WHAT IS NEEDED — All lines holding the string "files" should be copied from the data below.
Segment Start: WORKING DATA
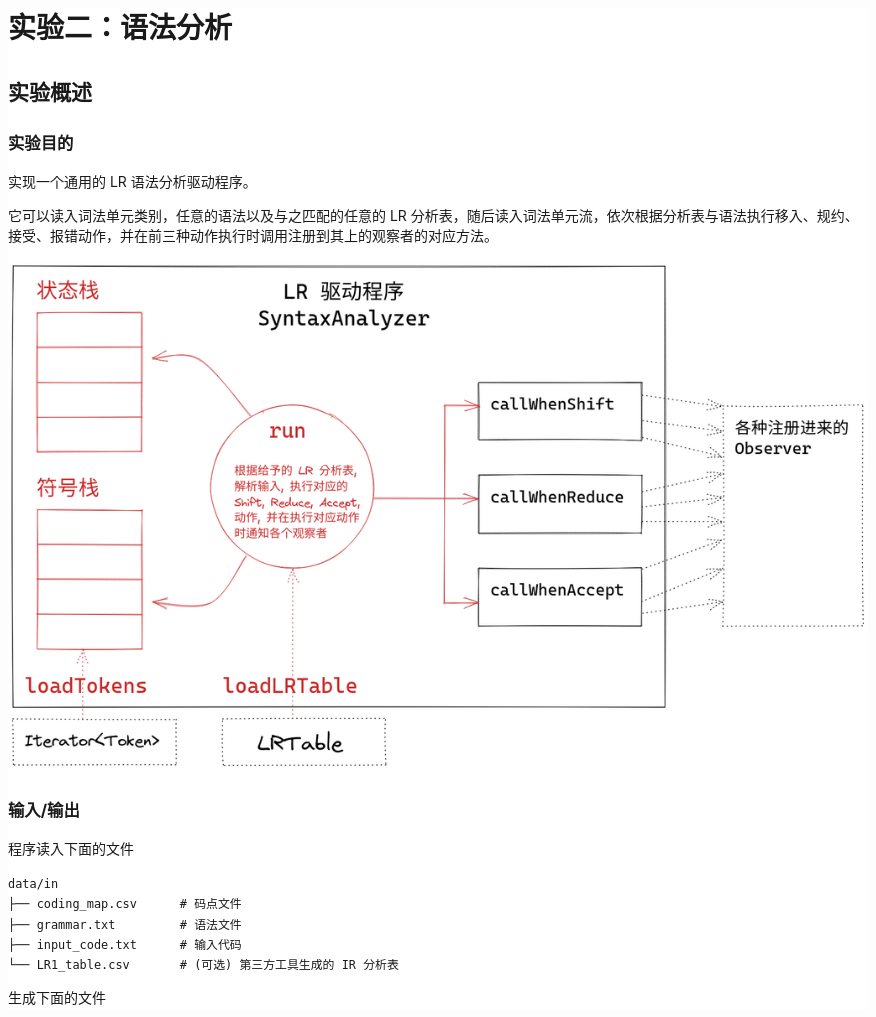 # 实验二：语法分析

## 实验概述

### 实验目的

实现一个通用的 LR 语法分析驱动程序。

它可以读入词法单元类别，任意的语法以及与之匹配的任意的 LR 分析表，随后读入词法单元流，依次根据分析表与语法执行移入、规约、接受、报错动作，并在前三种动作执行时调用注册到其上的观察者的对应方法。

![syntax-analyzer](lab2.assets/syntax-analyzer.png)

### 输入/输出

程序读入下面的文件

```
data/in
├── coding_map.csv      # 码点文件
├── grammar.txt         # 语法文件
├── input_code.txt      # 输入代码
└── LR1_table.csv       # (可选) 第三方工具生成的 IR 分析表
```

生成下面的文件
Segment End: WORKING DATA
Segment Start: WORKING DATA
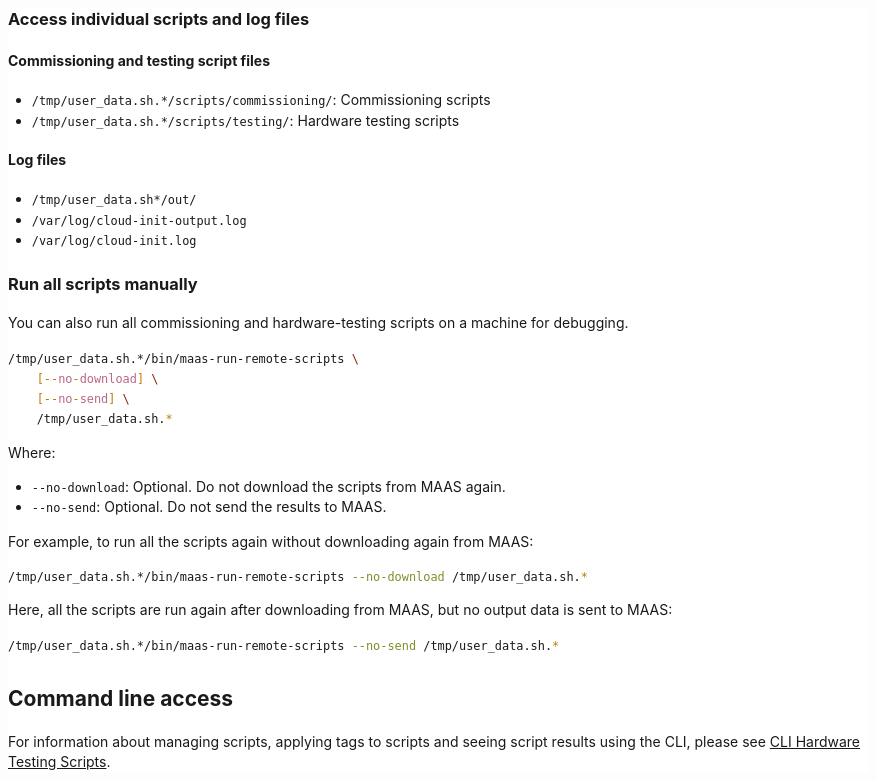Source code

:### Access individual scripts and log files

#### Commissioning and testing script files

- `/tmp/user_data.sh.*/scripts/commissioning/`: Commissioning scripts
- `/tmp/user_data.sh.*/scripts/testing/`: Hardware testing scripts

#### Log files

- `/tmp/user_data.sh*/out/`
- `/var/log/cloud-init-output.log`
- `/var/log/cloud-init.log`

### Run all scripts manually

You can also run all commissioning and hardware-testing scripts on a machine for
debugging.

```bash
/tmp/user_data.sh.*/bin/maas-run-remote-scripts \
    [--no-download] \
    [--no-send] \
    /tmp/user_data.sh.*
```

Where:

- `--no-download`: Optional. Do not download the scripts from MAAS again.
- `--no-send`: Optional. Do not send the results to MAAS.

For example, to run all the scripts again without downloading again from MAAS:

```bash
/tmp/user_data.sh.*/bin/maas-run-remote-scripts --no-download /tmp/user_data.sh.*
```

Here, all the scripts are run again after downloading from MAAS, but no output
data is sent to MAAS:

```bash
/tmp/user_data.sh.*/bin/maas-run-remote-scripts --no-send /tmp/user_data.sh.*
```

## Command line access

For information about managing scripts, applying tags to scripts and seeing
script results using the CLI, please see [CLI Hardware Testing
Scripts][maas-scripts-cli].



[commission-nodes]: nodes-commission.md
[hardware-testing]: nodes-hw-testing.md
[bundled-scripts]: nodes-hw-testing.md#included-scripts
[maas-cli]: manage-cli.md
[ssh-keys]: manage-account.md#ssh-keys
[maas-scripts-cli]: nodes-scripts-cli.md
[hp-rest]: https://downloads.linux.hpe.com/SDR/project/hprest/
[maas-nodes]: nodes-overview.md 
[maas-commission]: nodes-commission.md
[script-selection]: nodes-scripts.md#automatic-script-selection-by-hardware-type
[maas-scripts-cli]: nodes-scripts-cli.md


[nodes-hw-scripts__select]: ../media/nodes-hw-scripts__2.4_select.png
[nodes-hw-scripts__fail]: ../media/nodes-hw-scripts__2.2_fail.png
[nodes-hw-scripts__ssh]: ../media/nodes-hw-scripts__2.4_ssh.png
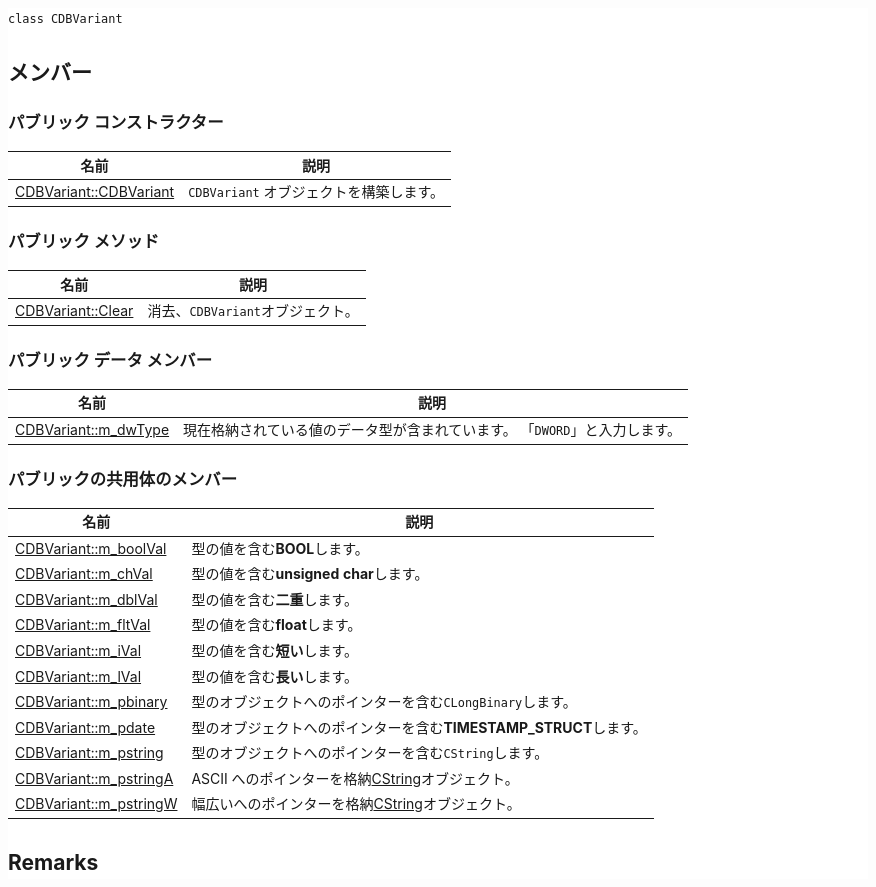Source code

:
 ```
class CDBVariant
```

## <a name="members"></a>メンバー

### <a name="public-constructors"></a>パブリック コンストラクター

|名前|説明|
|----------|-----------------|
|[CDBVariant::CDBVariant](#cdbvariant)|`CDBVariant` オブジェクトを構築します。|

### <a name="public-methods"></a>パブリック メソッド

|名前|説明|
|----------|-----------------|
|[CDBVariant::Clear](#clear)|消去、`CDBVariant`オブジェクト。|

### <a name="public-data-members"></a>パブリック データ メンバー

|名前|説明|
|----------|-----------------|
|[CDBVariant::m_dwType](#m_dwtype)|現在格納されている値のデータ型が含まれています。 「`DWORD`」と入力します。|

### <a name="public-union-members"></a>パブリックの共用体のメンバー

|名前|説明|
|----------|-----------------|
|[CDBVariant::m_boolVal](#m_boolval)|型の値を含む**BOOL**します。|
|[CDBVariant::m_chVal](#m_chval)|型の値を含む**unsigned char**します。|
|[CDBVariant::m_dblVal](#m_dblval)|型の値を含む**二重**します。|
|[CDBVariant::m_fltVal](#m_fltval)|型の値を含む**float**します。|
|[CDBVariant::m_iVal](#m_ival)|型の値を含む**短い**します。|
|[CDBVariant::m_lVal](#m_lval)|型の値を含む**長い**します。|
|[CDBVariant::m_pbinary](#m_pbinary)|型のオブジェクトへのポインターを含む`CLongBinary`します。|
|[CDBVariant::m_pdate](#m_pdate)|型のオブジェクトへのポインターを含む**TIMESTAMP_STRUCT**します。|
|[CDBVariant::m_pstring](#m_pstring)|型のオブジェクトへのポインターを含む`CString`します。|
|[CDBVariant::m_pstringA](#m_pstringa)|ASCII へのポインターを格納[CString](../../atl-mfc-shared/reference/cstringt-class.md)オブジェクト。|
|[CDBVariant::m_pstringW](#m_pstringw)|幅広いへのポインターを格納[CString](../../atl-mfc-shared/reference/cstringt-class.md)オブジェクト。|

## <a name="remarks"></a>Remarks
Segment End: WORKING DATA
YOUR SOLUTION —
:### Access individual scripts and log files
#### Commissioning and testing script files
#### Log files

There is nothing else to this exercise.